Our work demonstrates that it is possible to measure an MR phase shift time course matching that of the simultaneously recorded evoked LFP in an isolated, intact whole cerebellum of turtle, free of physiological noise sources. We show how these MR phase maps can be used to estimate the neuronal current distribution in the active region in the tissue. We show that this estimated current distribution matches the distribution predicted based on spatial LFP maps. We discuss how these results can provide an empirical anchor for future development of techniques for in vivo neural current imaging.
We demonstrated that the ΔΦ can be detected reliably in individual cerebelli and that this phase shift is time-locked to the concurrently recorded LFP. The temporal waveform of the ΔΦ matched that of the LFP. Both the MR signal and LFP were produced by neuronal currents mediated by mGluRs. The measured values of ΔΦ in the individual time traces corresponded to local magnetic fields of 0.67–0.93 nT for TE = 26 ms. According to our forward solutions, these values correspond to a current dipole moment density q of 1–2 nA m/mm2,which agrees with the reported current density of 1–2 nA m/mm2 determined on the basis of MEG signals measured 2 cm above the cerebellum.They conclude
We also show that the MR phase data can be used to estimate the active neuronal tissue.

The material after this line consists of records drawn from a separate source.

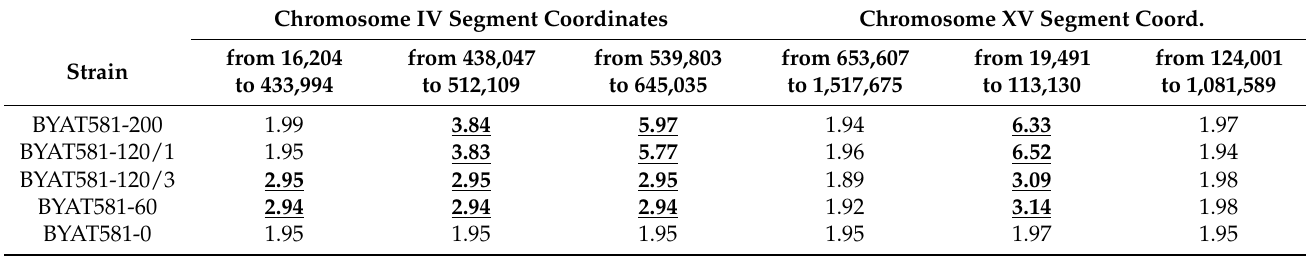
Table 2. Calculation of precise copy numbers per cell of selected chromosome segments. Chromosome IV Segment Coordinates Chromosome XV Segment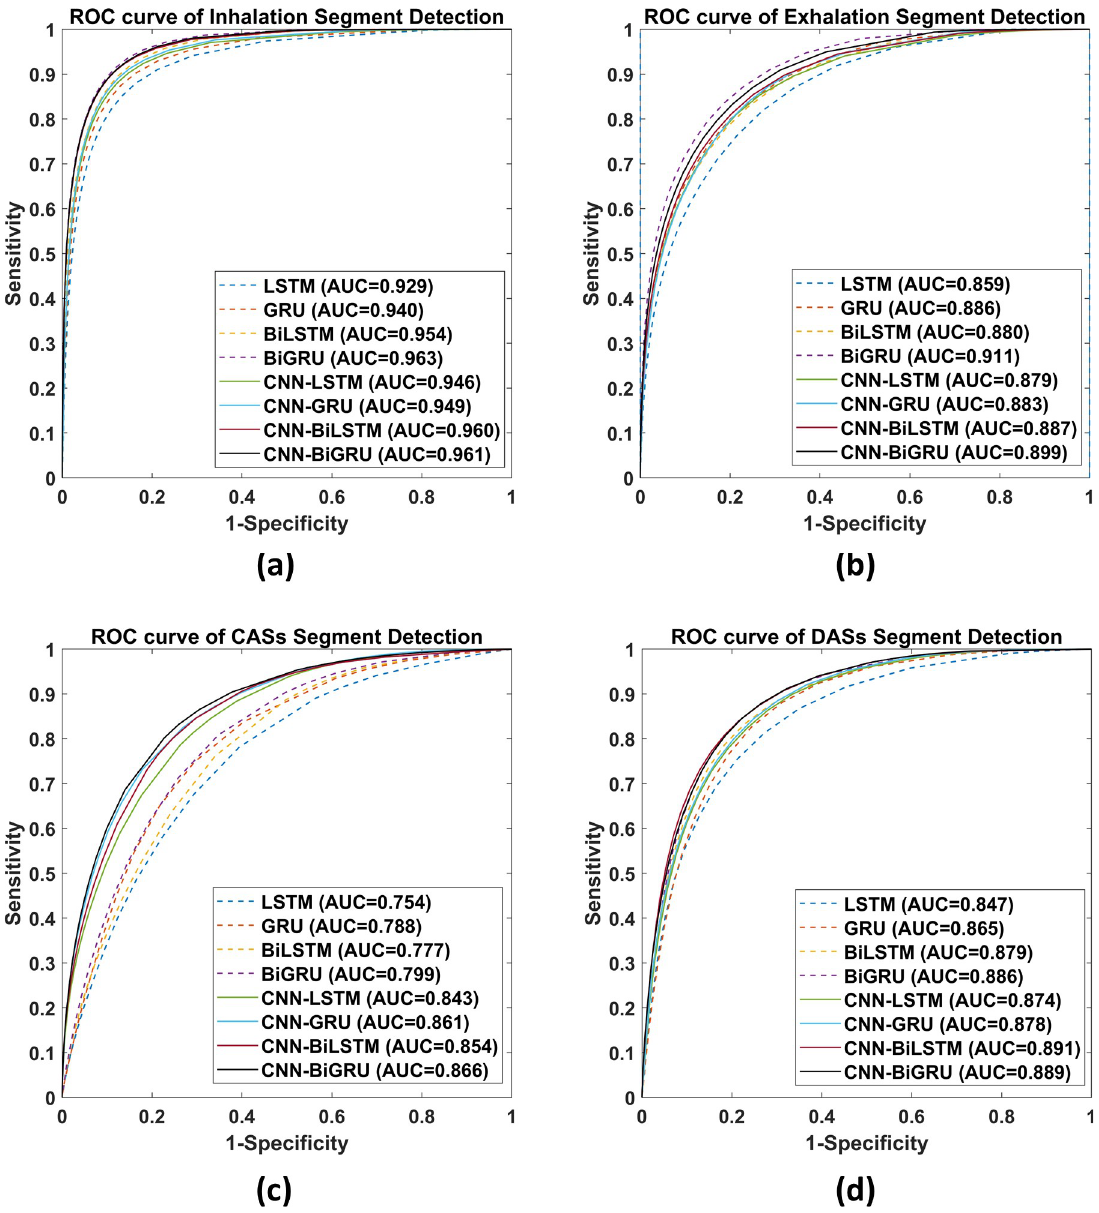
Fig 7. ROC curves for (a) inhalation, (b) exhalation, (c) CAS, and (d) DAS segment detection. The corresponding AUC values are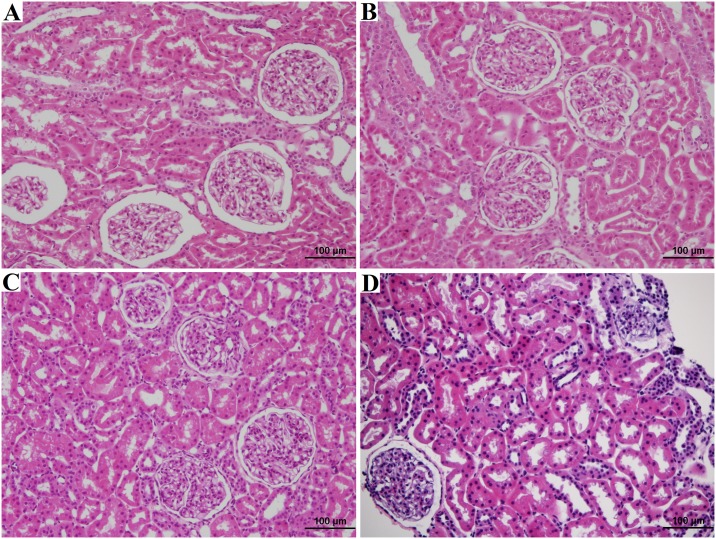
Kidney H&E analysis.Biopsy A shows Kidney H&E of naïve rhesus, age 18 years, diagnosed as normal. Biopsy B shows Kidney H&E of naïve rhesus, age 15 years, diagnosed with mild acute tubular injury, focal mild arteriosclerosis. Biospy C shows Kidney H&E of brain dead rhesus, age 16 years, diagnosed normal. Biopsy D shows Kidney H&E of naïve rhesus, age 19 years, diagnosed with mild acute tubular injury, focal mild arteriosclerosis.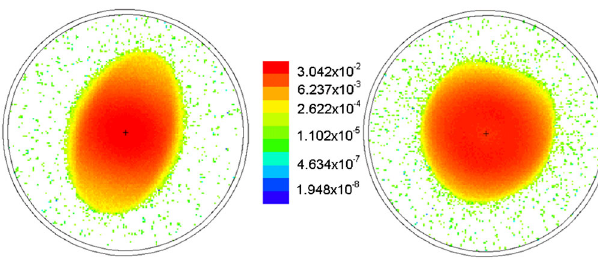
FIG. 9. Beam profile for the reference and rotated cases before the target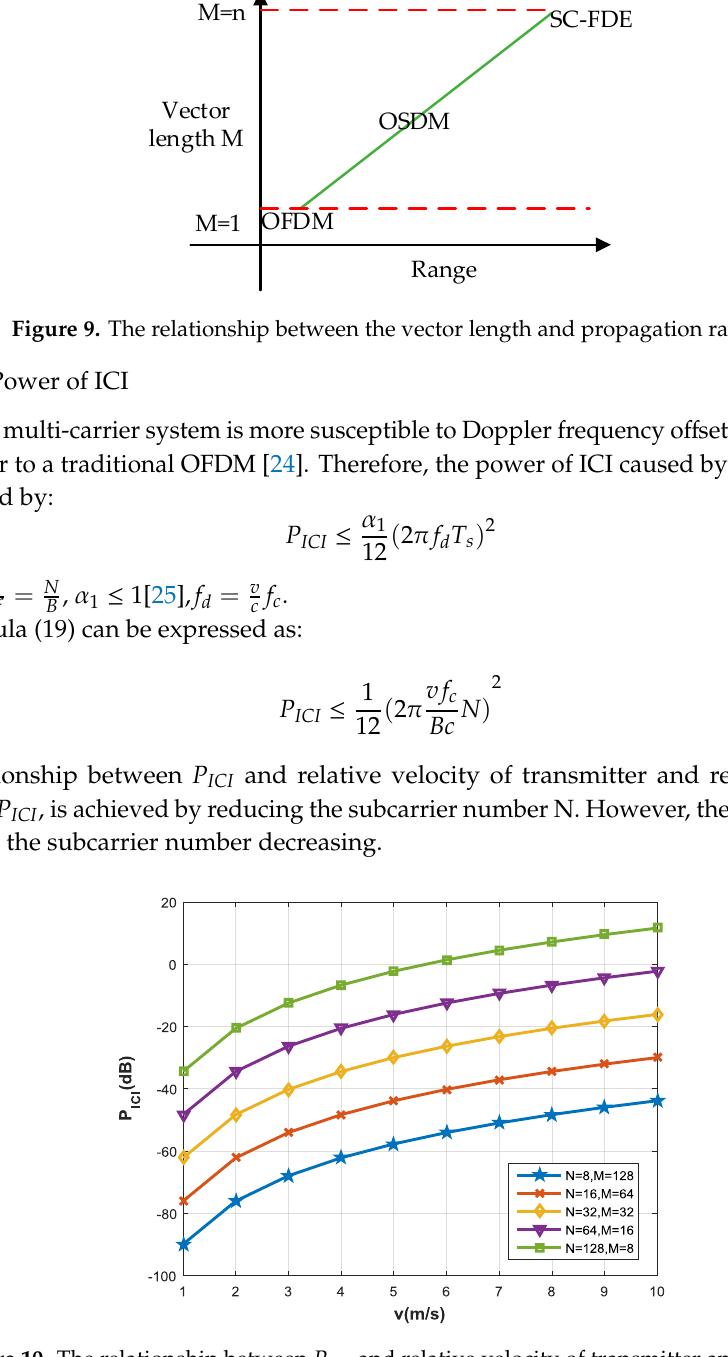
P and relative velocity of transmitter and receiver.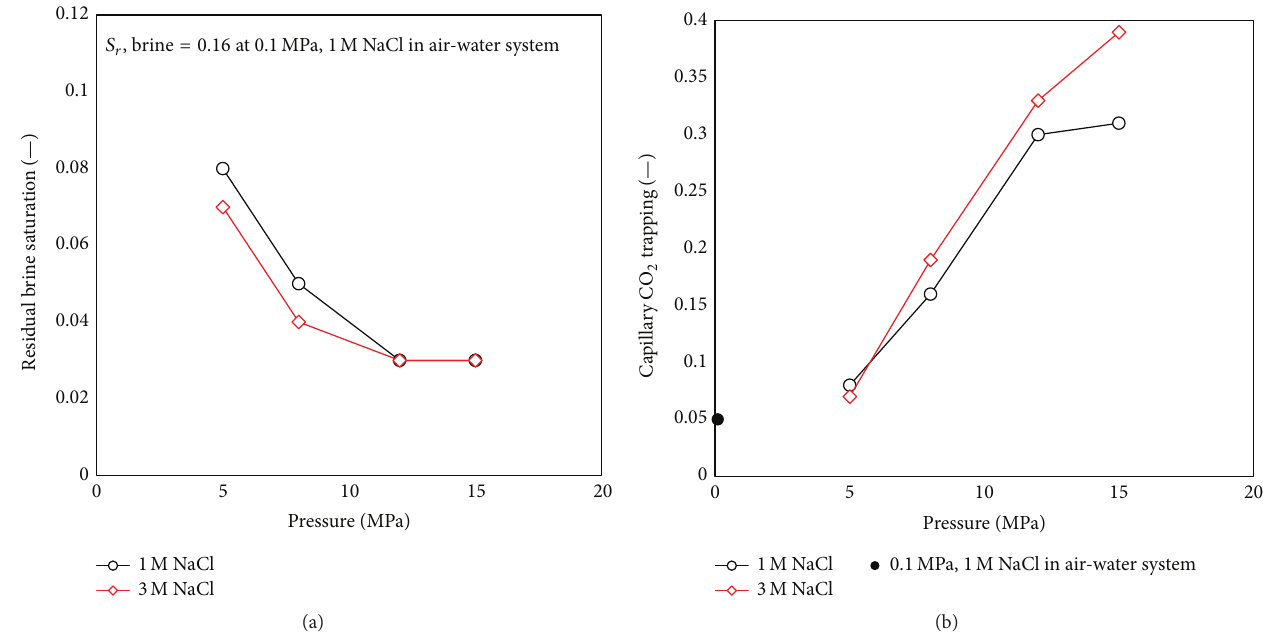
Figure 6: Residual brine and CO 2 saturation. (a) Residual brine saturation after drainage process and (b) capillary CO 2 trapping after imbibition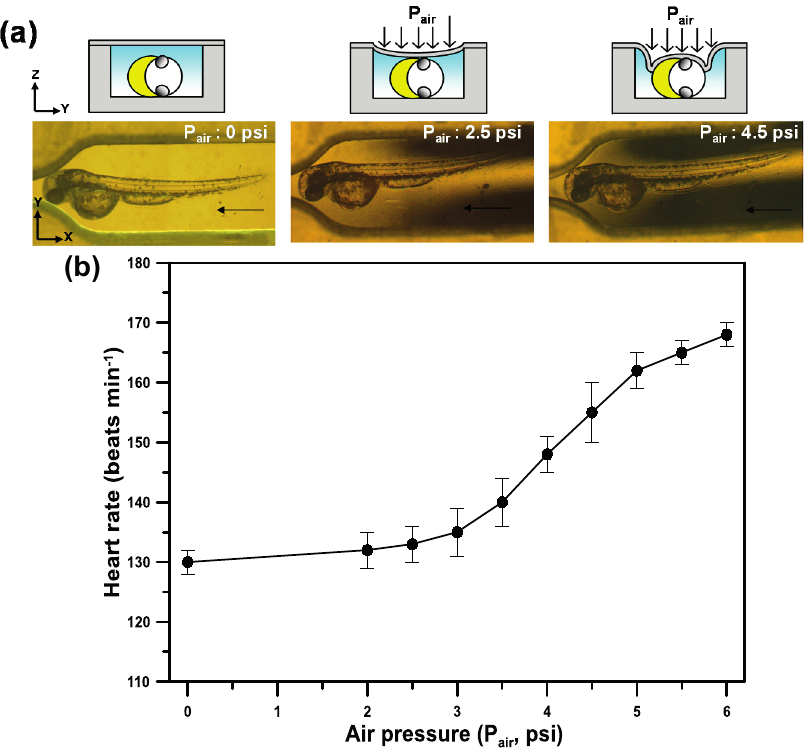
Figure 5. ( a ) The optical images and ( b ) the heart rate (beats min − 1 ) of 48 hpf zebrafish embryos immobilized on its lateral side by using a pneumatically actuated membrane at different air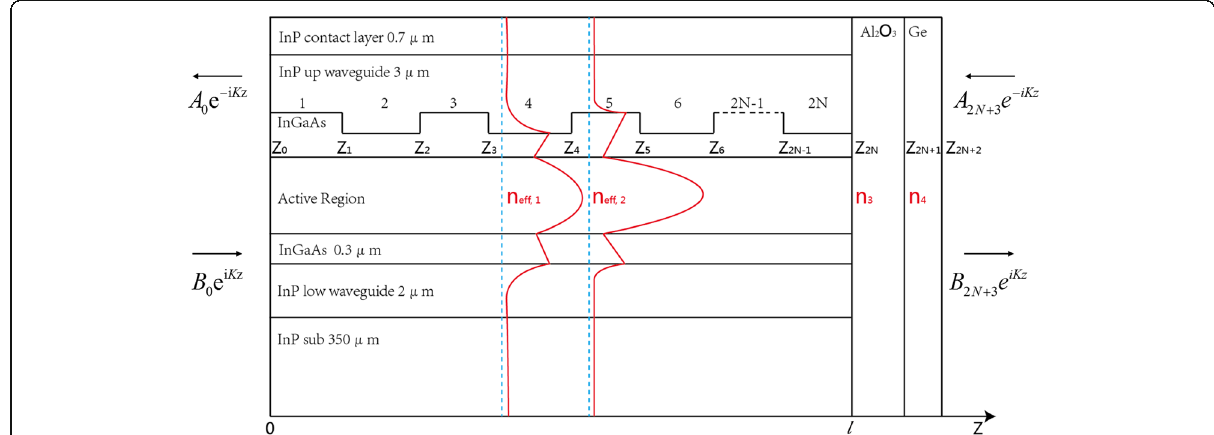
Fig. 1 Schematic illustrating the model of finite DFB cavity with antireflection coating on the longitudinal optical mode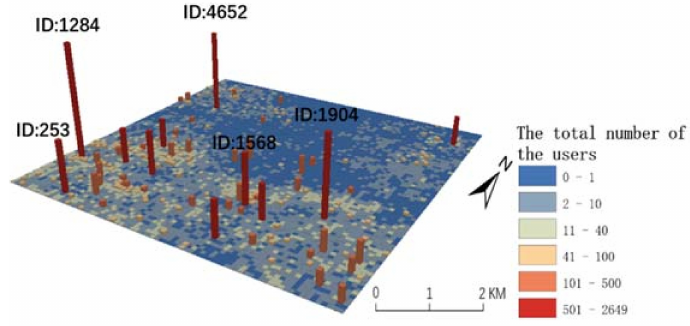
Figure 4. Grid transformation of the total number of Sina users in June 2014. Grid IDs are provided for the five grids with the highest numbers of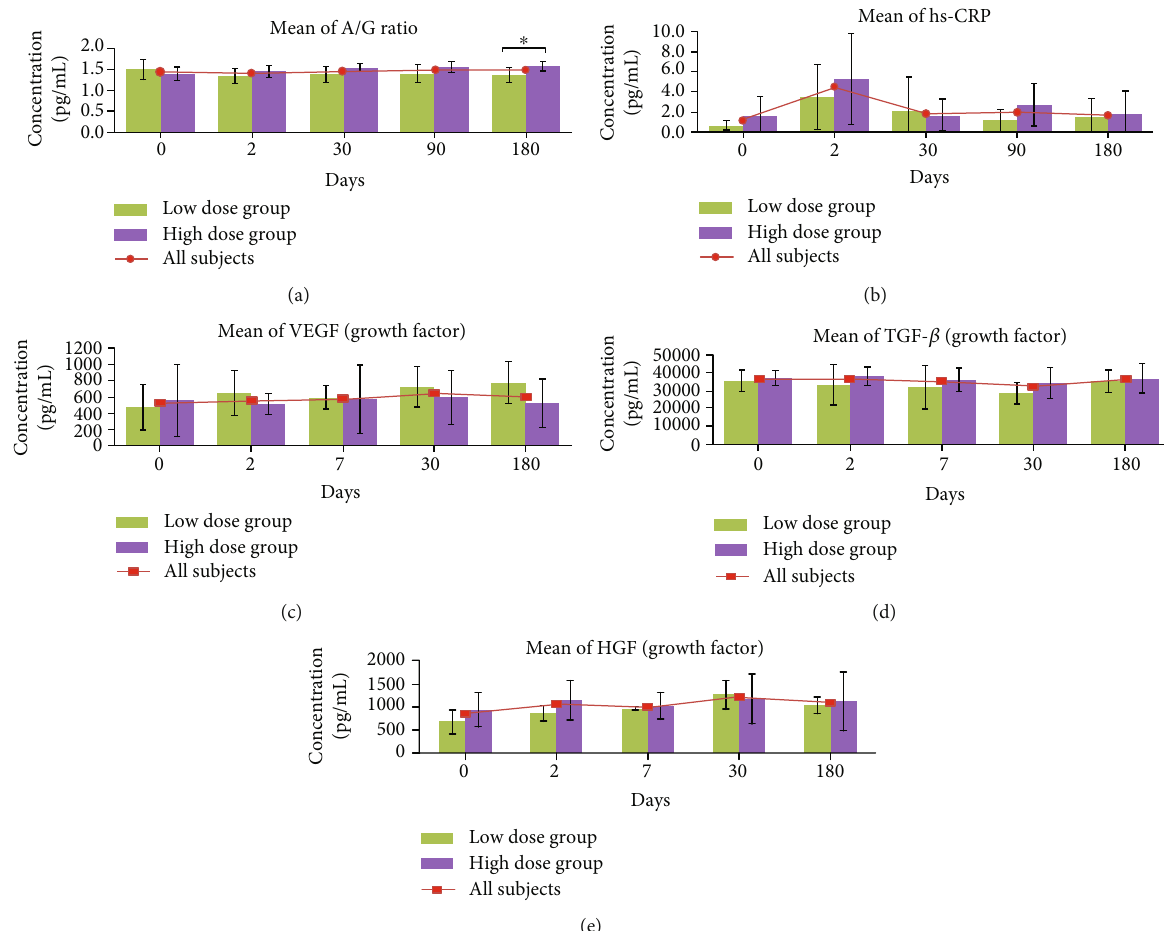
Figure 3: Evaluation of serum levels of A/G ratio, hs-CRP as well as VEGF, TGF- β , and HGF for subjects between LD and HD group. Only serum levels of A/G were found to have signi fi cant changes between both groups. Statistical signi fi cance of the biomarkers between LD and HD groups were assessed by using the Mann – Whitney test. ∗ Signi fi cant value at p < 0 : 05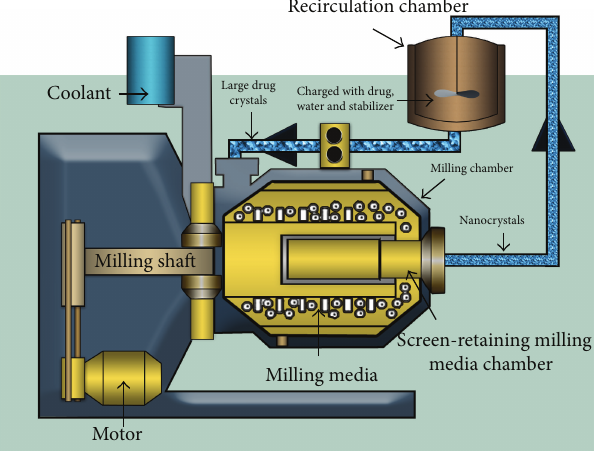
Figure 3: Schematic representation of the media milling process [11].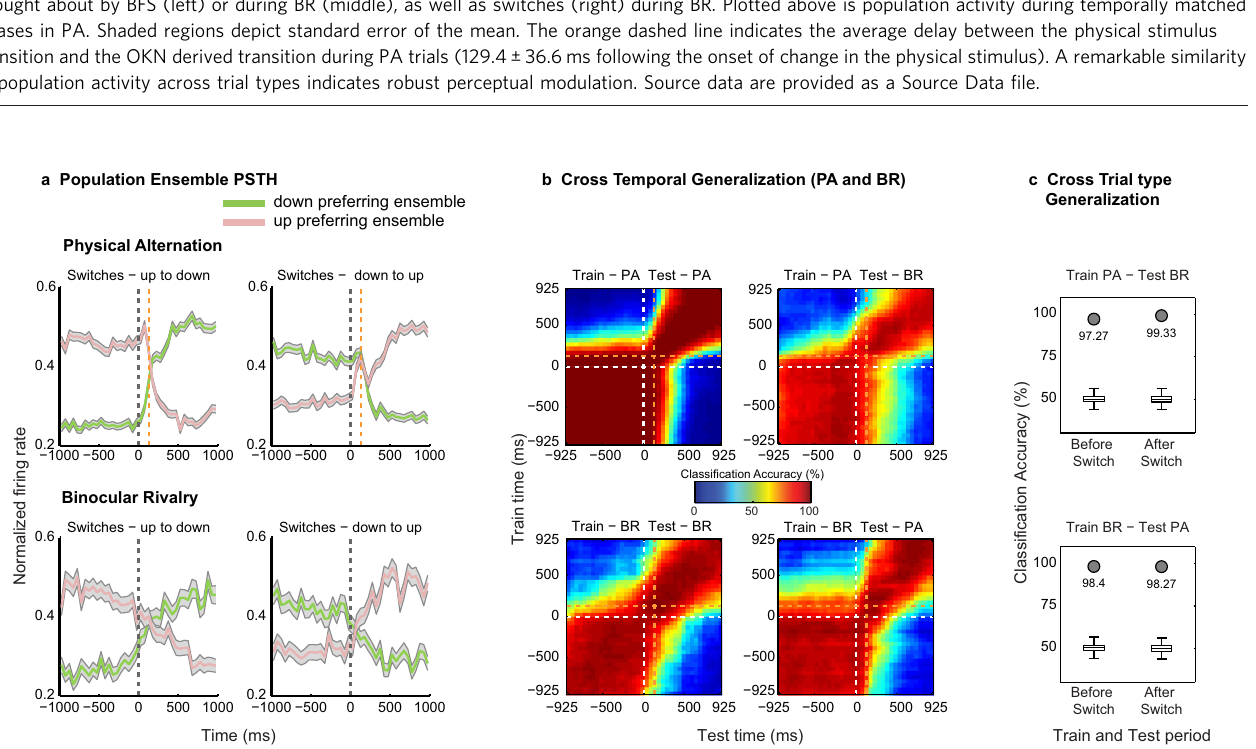
Fig. 3 Decoding the contents of conscious perception from simultaneously recorded prefrontal ensembles. a , Normalized population spiking activity of down (green) and up (pink) preferring ensembles during up to down or down to up, PA (upper row) and BR (lower row) switches shows reliable modulation. Data are presented as mean, and shaded regions depict standard error of the mean. b , Cross-temporal decoding of conscious contents around switches during PA and BR trials and generalization across the two. Classi fi cation accuracy was computed for each pair of train and test time windows (see methods) in steps of 50 ms, using 150 ms bins. In both a and b, the delay between the physical stimulus transition and the OKN derived transition during PA trials is indicated with an orange dashed line (129.4 ± 36.6 ms). c , Cross trial-type invariance of the population code assessed by training a classi fi er on activity during one trial type and testing on the other, before and after a switch for a single 400 ms bin (starting 200 ms pre and post switch). Box plots (for box plot description, see statistical information, methods) depict the distribution of classi fi cation results with shuf fl ed labels ( n = 500), while fi lled circles denote the highly signi fi cant (permutation test, one-sided, estimated p -value: p = 0.00199) classi fi cation accuracy with real labels. Results suggest invariance of the population code, thus encoding perceptual contents. The presented results were computed with data from two animals pooled together. Similar results were observed for individual animals, which are presented in supplementary fi gure 6. Source data are provided as a Source Data fi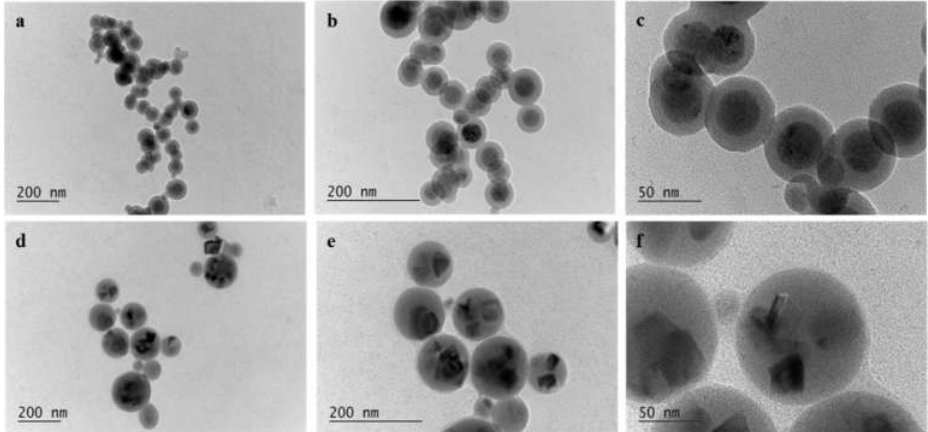
(20,000× ( a , d ), 40,000× ( b , e ), and 100,000× ( c , f )).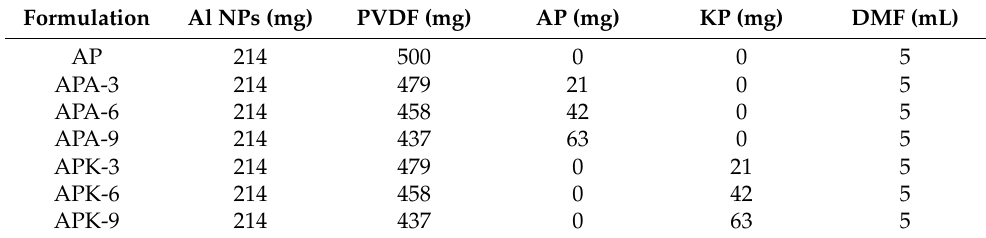
Table 2. Chemical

This second step is important if MRI were to be used for imaging neuronal current distributions in the brain. We were able to use the minimum norm estimation technique developed in the field of MEG to estimate the current distribution in the cerebellum responsible for the measured phase shift. The peak values of ΔΦ in the phase map averaged across 7 animals were 0.15° and −0.10°, corresponding to peak ΔB values of +0.37 nT and −0.25 nT, respectively. The empirically obtained group-average ΔΦ of 0.12° and ΔB of 0.30 nT are close to the predicted values of 0.2° and 0.49 nT assuming q = 1 nA m/mm2. The slightly smaller group-average ΔΦ and ΔB may be due to variability in the spatial phase map and responses across animals.
Our results for metabotropic receptor mediated evoked neuronal activity in an isolated whole turtle cerebellum demonstrate that MRI can be used to detect neuronal currents with a time resolution of 100 ms, approximately ten times greater than for BOLD-fMRI, and with a sensitivity sufficiently high for near single-voxel detection. We have shown that it is possible to detect the MR phase shift with a time course matching that of the concurrently measured local field potential in the tissue. Furthermore, we showed how these MR phase data can be used to accurately estimate the spatial distribution of the current dipole moment density in the tissue.I’ve been interested in this topic for a while, publishing on the subject with Ranjith Wijesinghe of Ball State University (2009, 2012) and Peter Basser of the National Institutes of Health (2009, 2014). My graduate student Dan Xu (2012) examined the use of MRI to measure electrical activity in the heart, where the biomagnetic fields are largest. I remain skeptical that magnetic resonance imaging can record neural activity of the human brain in a way as accurate as functional MRI using BOLD. Yet, this is the first claim to have measured the magnetic field of neurons using MRI that I believe. It’s a beautiful result and a landmark study. I hope that I’m wrong and the method does have the potential for clinical functional imaging.